I attended The Moray Sea School at Burghead in 1951 and also sailed on the Prince Louis from Port Mac Duff to Burghead and well remember taking depth readings by Swinging the Lead when one of my Swings came inboard and almost Brained the Steersman as the Steering Wheel was Centre Aft on the Schooner which was Gaff Rigged.We had a Sports Day against Gordonstone School and I was Commended in winning a Race using a single rope over the local River. During my time of one Month there I was the Captain of the Main Top Watch and what a job it was trying to keep the peace and some of the lads from Glasgow in check.

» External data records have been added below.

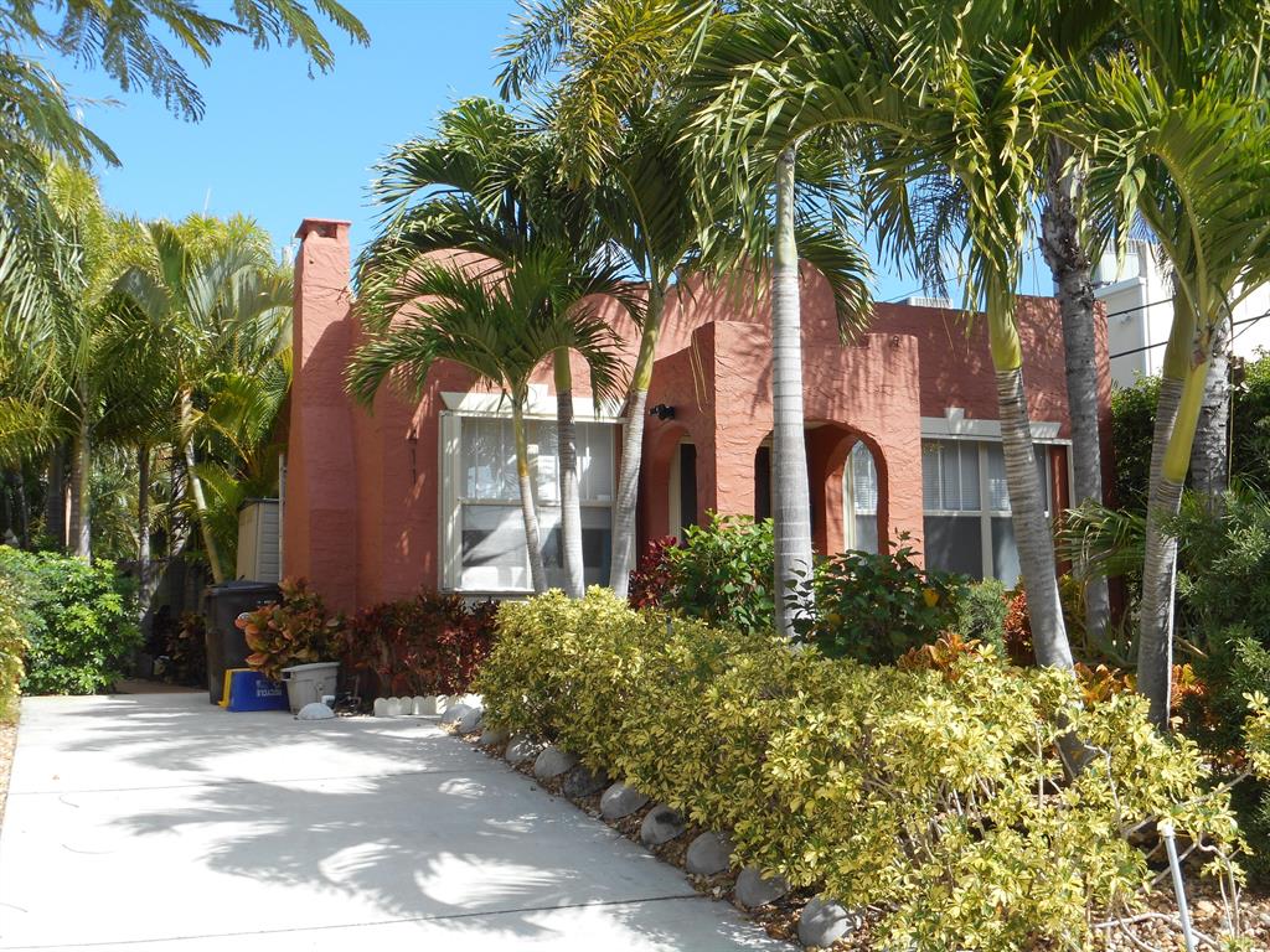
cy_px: 476
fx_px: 1614
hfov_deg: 42.9
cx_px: 635
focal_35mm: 44
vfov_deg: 32.9
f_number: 4.7
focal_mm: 7.9
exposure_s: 1/320
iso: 80
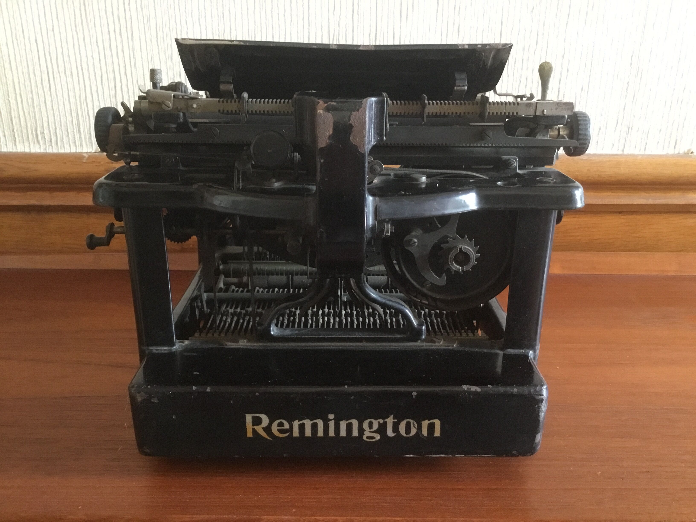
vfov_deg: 45.4
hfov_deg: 58.4
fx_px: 623
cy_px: 261
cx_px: 348
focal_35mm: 31
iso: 200
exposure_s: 1/17
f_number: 2.4
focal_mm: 3.3
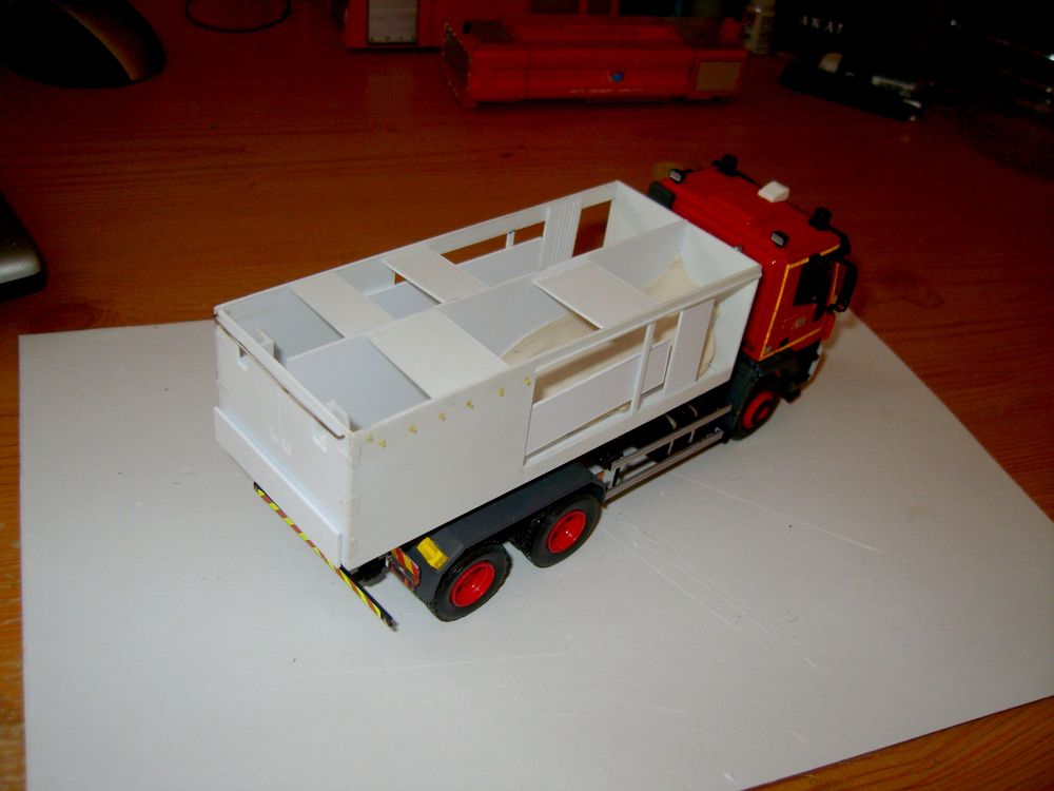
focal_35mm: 35
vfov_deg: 40.7
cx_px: 527
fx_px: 1066
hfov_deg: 52.6
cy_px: 396
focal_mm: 7.4
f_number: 2.8
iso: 88
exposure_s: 1/45
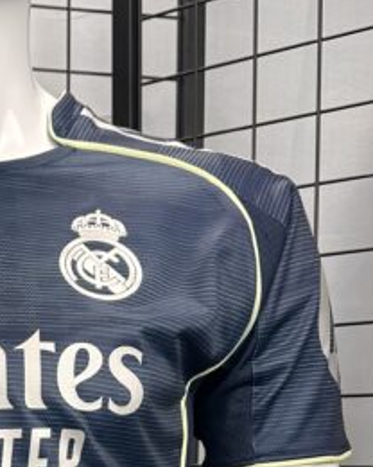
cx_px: -39
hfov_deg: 20.3
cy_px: 512
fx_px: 994
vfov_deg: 24.6
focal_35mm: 72
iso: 125
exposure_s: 1/120
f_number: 1.78
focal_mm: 6.86
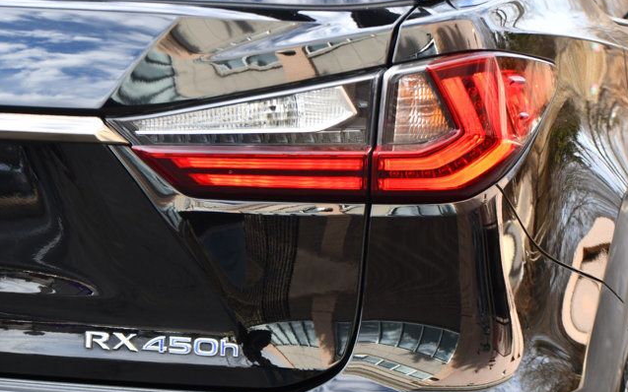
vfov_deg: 10.6
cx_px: 314
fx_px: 2105
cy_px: 203
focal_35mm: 123
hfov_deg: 17.0
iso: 400
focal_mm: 80
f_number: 5.6
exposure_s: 1/250
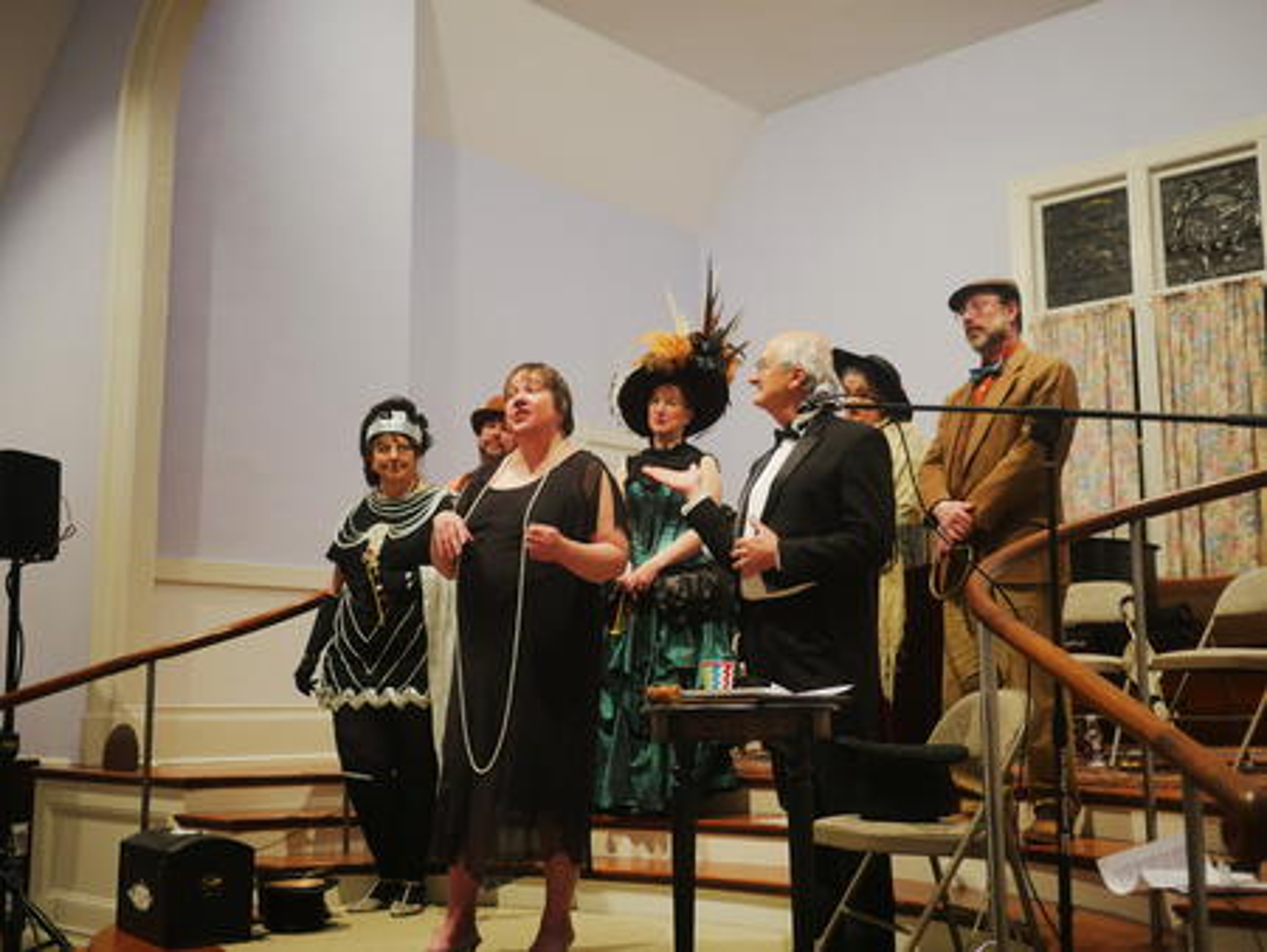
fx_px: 1465
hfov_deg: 46.8
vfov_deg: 36.0
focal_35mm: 40
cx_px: 634
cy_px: 476
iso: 500
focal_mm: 20
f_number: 1.7
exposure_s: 1/60
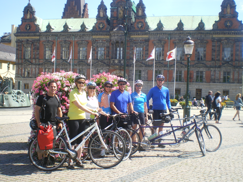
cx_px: 117
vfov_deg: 32.2
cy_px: 90
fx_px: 316
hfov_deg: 42.1
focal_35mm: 45
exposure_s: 1/160
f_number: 4.9
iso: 50
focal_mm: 7.4
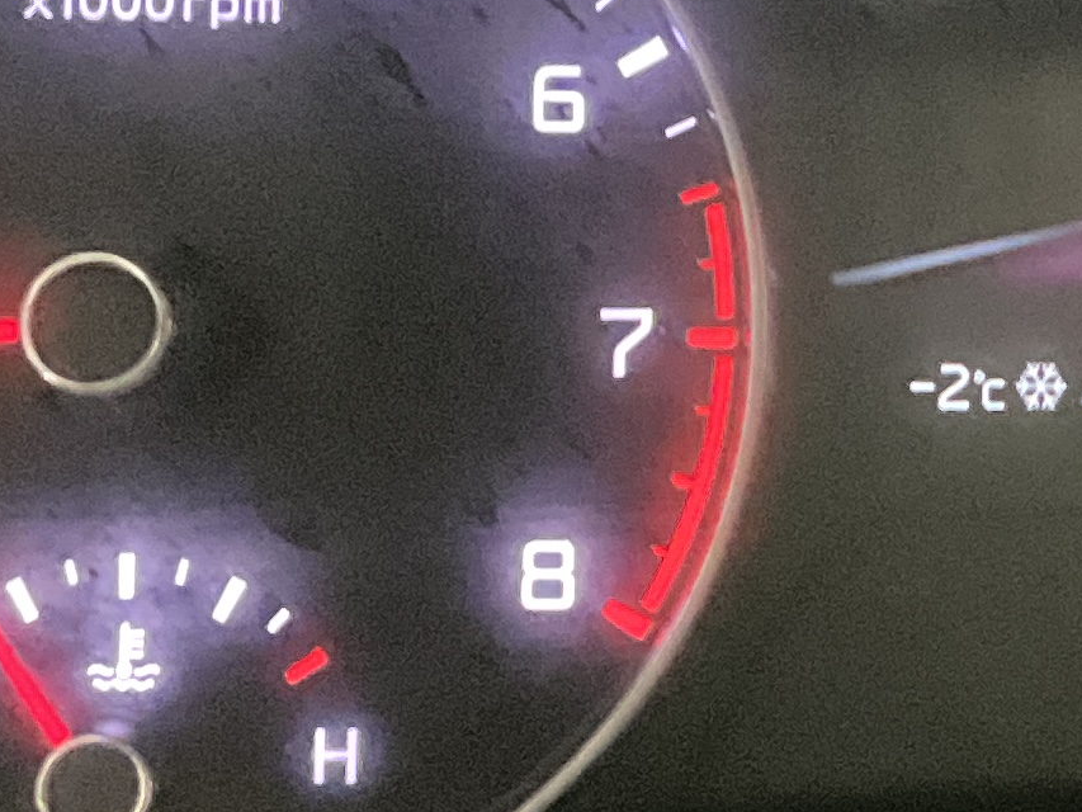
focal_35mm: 137
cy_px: 184
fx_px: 4283
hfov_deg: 13.9
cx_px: 1372
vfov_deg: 10.8
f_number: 1.8
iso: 500
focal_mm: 3
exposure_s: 1/24
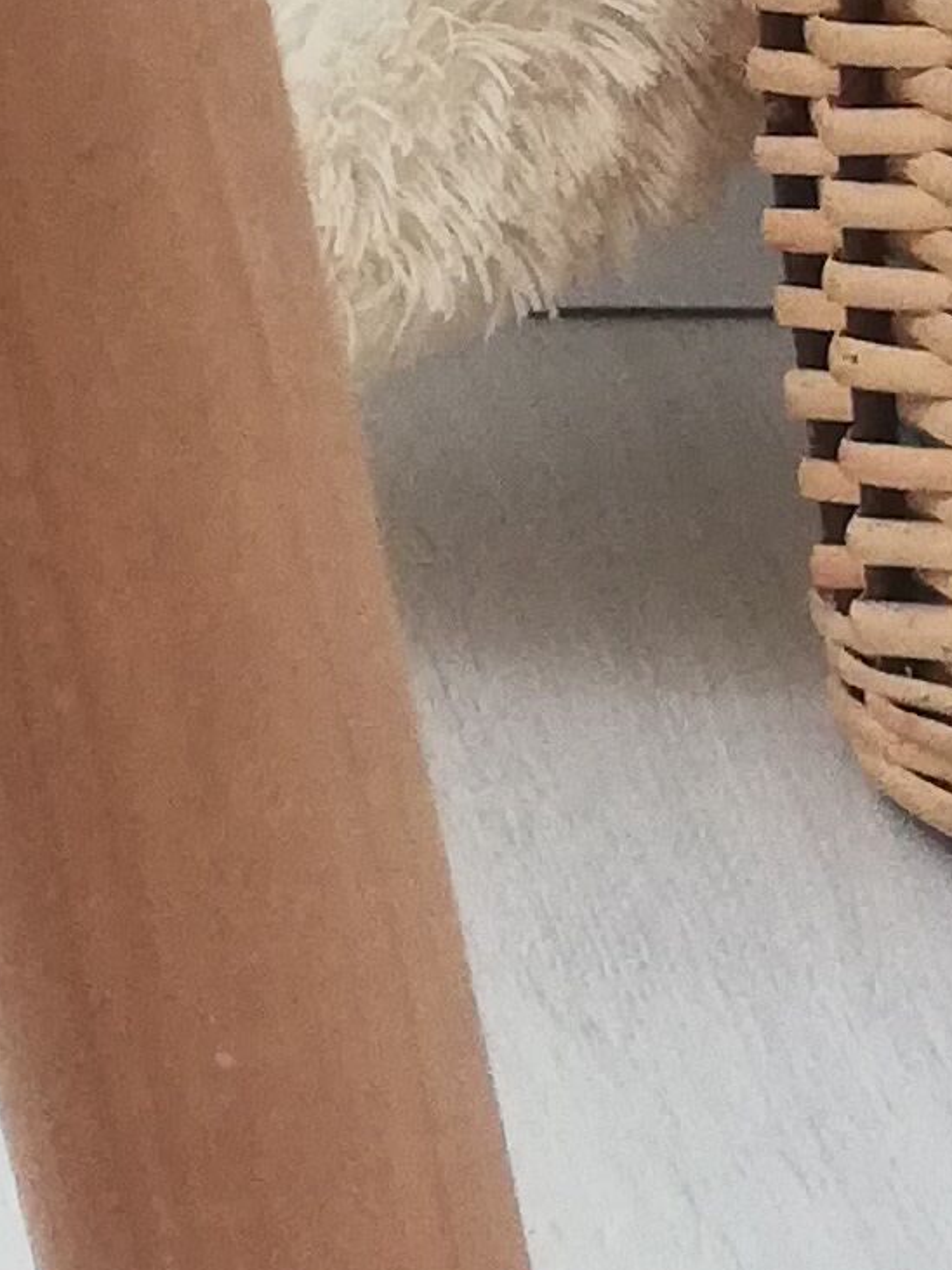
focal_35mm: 164
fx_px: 6015
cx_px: 28
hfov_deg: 9.0
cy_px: 184
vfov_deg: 12.0
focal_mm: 3.81
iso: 250
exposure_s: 1/33.3
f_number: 2.2
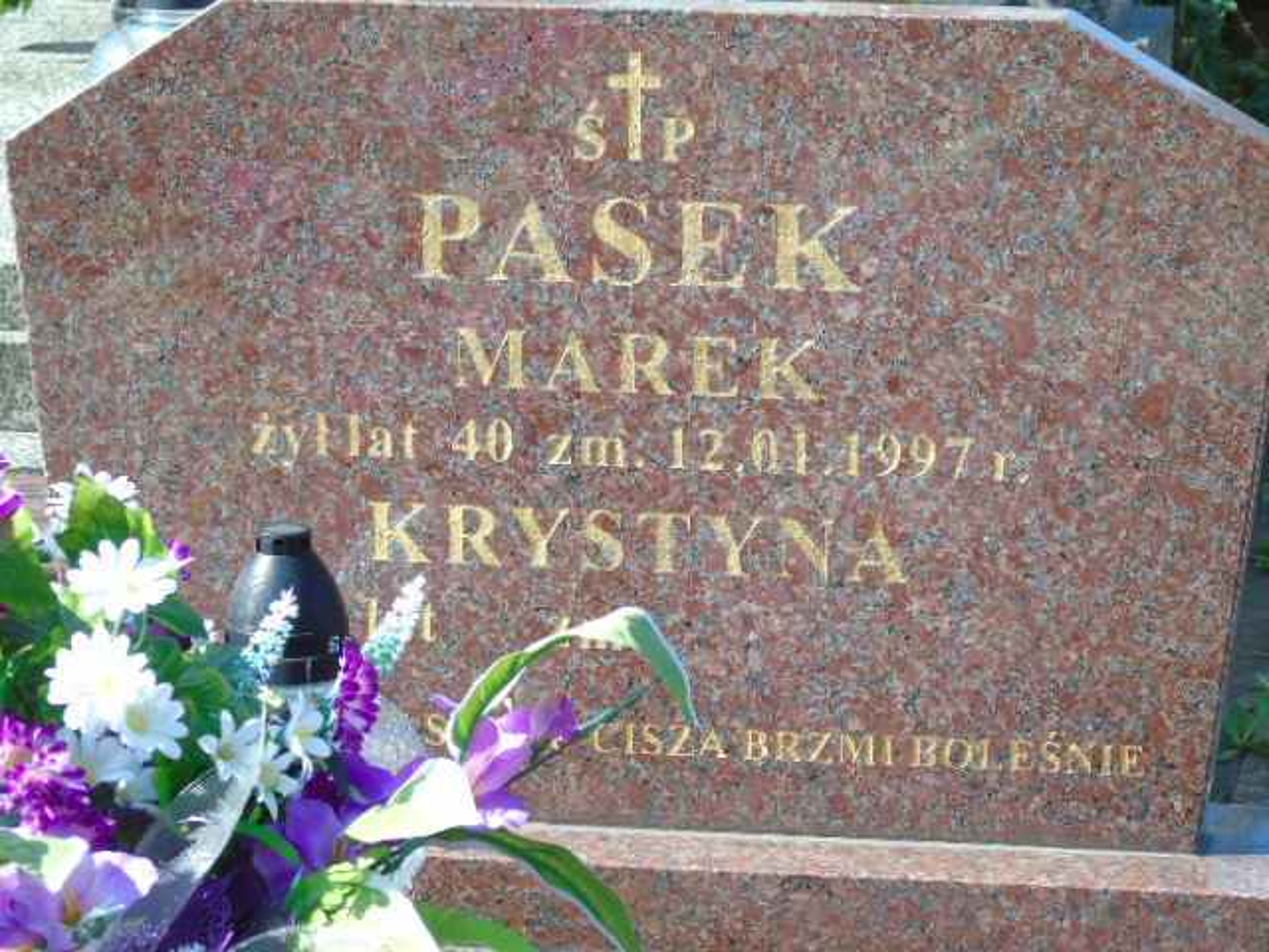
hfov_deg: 12.2
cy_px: 476
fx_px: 5939
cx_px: 634
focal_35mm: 162
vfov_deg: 9.2
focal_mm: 29
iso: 80
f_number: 4.9
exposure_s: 1/125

In 1953 I went to Sea with Prince Line Ltd. First Ship the MV Nordic ex Chinese Prince on Charter to Shaw Saviile Sailed on Her several time and She was always my favourite Ship - 6 month trips to Australia. Secured my Second and Chief Eng. Tickets at South Shields Marine Tech. College. and rose to Chief Engineer but retired from Merchant Service in early Sixties - back to Drawing Board, working at Richardson and Westgarth Hartlepool where I became Northeast Coast Sales Manager, left in 1970 for the Gas Industry as Sales Manager and final retirement in 1990..


----------



## David Clay

I was sent to Moray Sea School with a group of officer cadets from RAF South Cerney. WE were there in Feb 1961. As I had some sailing experience I was appointed harbour quartermaster. My duties were to take the wheel whenever we tacked or jibbed, entered harbour of left harbour. As this was the first trip of the year for Prince Louis after we left Burghhead for Dornoch Firth where next day the compass had to be swung. The remaining watches were sent ashore where they had to climb the highest hill just inland. Once the the compass had been swung we set off sailing around the Moray Firth with good sailing weather all the time. When I was not behind the wheel my place of duty was helping the cook.


----------